* _Excerpt provided_:
************

The entomological surveillance programs established for both sites are part of ongoing community-based cohort studies evaluating arboviruses in each region. In Nicaragua, we randomly selected a subset of 500 households from each district (of 2,166 and 1,000 households in the parent cohort study of Districts 2 and 3, respectively) and ~50 key sites (i.e., tire shops, cemeteries, and schools) from each district. This selection was done using a framework for patches of risk based on landscape features. In Ecuador, an average of 30% of all community households were randomly selected. The number of households varied from 356 to 2,880 depending on the community, for a total of 546 households surveyed.

Adult Aedes aegypti Surveillance

Adult mosquito collections were performed from February 2021 to December 2022. In Nicaragua, each household and key site was visited twice, once during the dry season (February–March) and once during the rainy season (September–December) of 2022. In Ecuador, each household was visited 17 times, with monthly surveys from February 2021 to July 2022, except for June 2022 due to a flooding event. In both sites, we used backpack aspirators (Prokopack), with slightly distinct collection methodologies. In Nicaragua, each household and key site was surveyed counterclockwise searching all available spaces (both indoors and outdoors, averaging 15 min per household), with field activities from 8 am to 5 pm. In Ecuador, households were surveyed using a 10-min indoor procedure that prioritized areas of human presence (e.g., bedrooms, kitchens, bathrooms, living rooms, etc.), with field activities from 8 am to noon.

Sample Processing and Laboratory Procedures

At both research sites, all adult mosquitoes were transported in coolers to our field facilities. Mosquito identification and sorting were performed by highly trained field entomologists. All Aedes aegypti mosquitoes were sorted by trapping location (indoor and outdoor), sex (males and females), and feeding status (non-fed and blood-fed). In Nicaragua, female mosquitoes were grouped into pools of ≤ 20/mosquitoes by household. In Ecuador, pools consisted of mosquitoes from a group of 15 households, with each pool containing ≤ 30 mosquitoes. For both sites, each pool was preserved in RNAlater (ThermoFisher) and stored at −80 °C until sample processing for molecular testing of arboviruses.

************

Collected data:
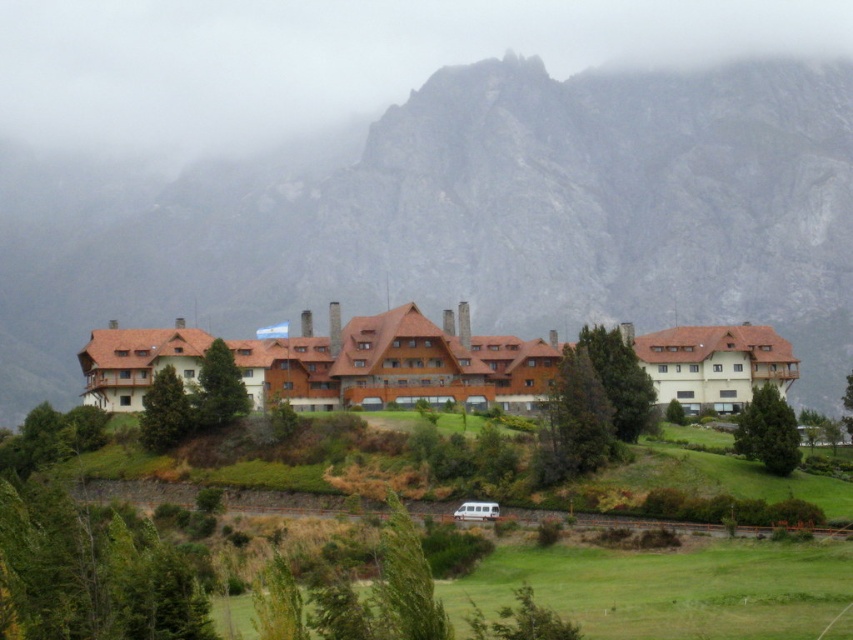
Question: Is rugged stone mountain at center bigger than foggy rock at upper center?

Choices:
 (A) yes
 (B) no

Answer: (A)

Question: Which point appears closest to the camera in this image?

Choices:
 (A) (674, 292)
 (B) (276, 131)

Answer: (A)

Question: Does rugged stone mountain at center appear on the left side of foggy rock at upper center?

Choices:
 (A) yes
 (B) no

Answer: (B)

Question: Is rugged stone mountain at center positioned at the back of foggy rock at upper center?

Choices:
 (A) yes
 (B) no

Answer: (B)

************

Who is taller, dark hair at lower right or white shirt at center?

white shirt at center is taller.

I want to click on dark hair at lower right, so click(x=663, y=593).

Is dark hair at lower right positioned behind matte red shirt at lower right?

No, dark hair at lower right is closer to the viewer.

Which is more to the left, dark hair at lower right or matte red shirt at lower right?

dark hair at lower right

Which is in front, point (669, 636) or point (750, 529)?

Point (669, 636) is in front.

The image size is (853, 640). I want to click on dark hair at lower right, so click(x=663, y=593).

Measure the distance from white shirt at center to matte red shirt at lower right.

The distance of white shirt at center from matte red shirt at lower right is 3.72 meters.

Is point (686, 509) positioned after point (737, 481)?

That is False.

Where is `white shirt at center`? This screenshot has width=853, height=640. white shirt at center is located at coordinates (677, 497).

************

* _Tasks and exercises_:
1 > Set down a passage of the mosquito surveillance excerpt word for word, beginning at the words "The entomological surveillance" and stopping after the words "546 households surveyed.".
2 > Summarize the mosquito surveillance excerpt in two sentences.
The data stand apart from the text and are not connected to it.

* _Exercise responses_:
1 >
The entomological surveillance programs established for both sites are part of ongoing community-based cohort studies evaluating arboviruses in each region. In Nicaragua, we randomly selected a subset of 500 households from each district (of 2,166 and 1,000 households in the parent cohort study of Districts 2 and 3, respectively) and ~50 key sites (i.e., tire shops, cemeteries, and schools) from each district. This selection was done using a framework for patches of risk based on landscape features. In Ecuador, an average of 30% of all community households were randomly selected. The number of households varied from 356 to 2,880 depending on the community, for a total of 546 households surveyed.

2 > As part of community-based cohort studies on arboviruses, adult Aedes aegypti mosquitoes were collected with backpack aspirators at households and key sites in Nicaragua, visited twice in 2022, and at randomly selected households in Ecuador, visited 17 times between February 2021 and July 2022. The mosquitoes were identified and sorted by trapping location, sex, and feeding status, then pooled, preserved in RNAlater, and stored at −80 °C until molecular testing for arboviruses.